Fluorescence-activated cell sorting was commonly used for identification of cancer stem cells (CSCs), which relied on specific cell surface markers. And this approach makes it possible for us to study characteristics of CSCs in vitro. However, the pattern of membrane protein including surface makers might be vitally influenced during the dissociation of the adherent cells, thus it might heavily impact the quantity and quality of CSCs identified by flow cytometry.

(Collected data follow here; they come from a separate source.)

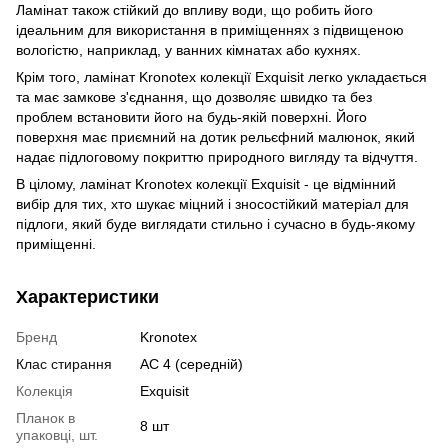
Ламінат також стійкий до впливу води, що робить його
ідеальним для використання в приміщеннях з підвищеною
вологістю, наприклад, у ванних кімнатах або кухнях.
Крім того, ламінат Kronotex колекції Exquisit легко укладається
та має замкове з'єднання, що дозволяє швидко та без
проблем встановити його на будь-якій поверхні. Його
поверхня має приємний на дотик рельєфний малюнок, який
надає підлоговому покриттю природного вигляду та відчуття.
В цілому, ламінат Kronotex колекції Exquisit - це відмінний
вибір для тих, хто шукає міцний і зносостійкий матеріал для
підлоги, який буде виглядати стильно і сучасно в будь-якому
приміщенні.
Характеристики
Бренд
Kronotex
Клас стирання
АС 4 (середній)
Колекція
Exquisit
Планок в
8 шт
упаковці, шт.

To address this question, in present study, three commonly used digestive reagents and two different temperatures were performed in MCF-7 cells to assay CD44(+)CD24(-) CSCs subpopulation. The potential of sorted CD44(+)CD24(-) cells from different digestion to form mammosphere in culture was also compared.

The results showed that trypsin, a commonly used reagent in CSCs studies, most aggressively reduced antigenicity for surface markers and make part of CD44(+)CD24(-) CSCs subpopulation cleaved into CD44(+)CD24(-) non-stem cancer cells (NSCCs). And it also increased the mammosphere formation efficiency of CD44(-)CD24(-) subpopulation. This cleavage effect is especially serious when cells are digested at 37°C. While accutase, a purified collagenase/neutral protease cocktail, provides the best balance of dissociation efficiency and antigen retention.

Taken together; these results indicate that enzymatic digestion process plays an important role in identification of CSCs with surface marker via flow cytometer, suggesting that researchers need to reconsider this process seriously.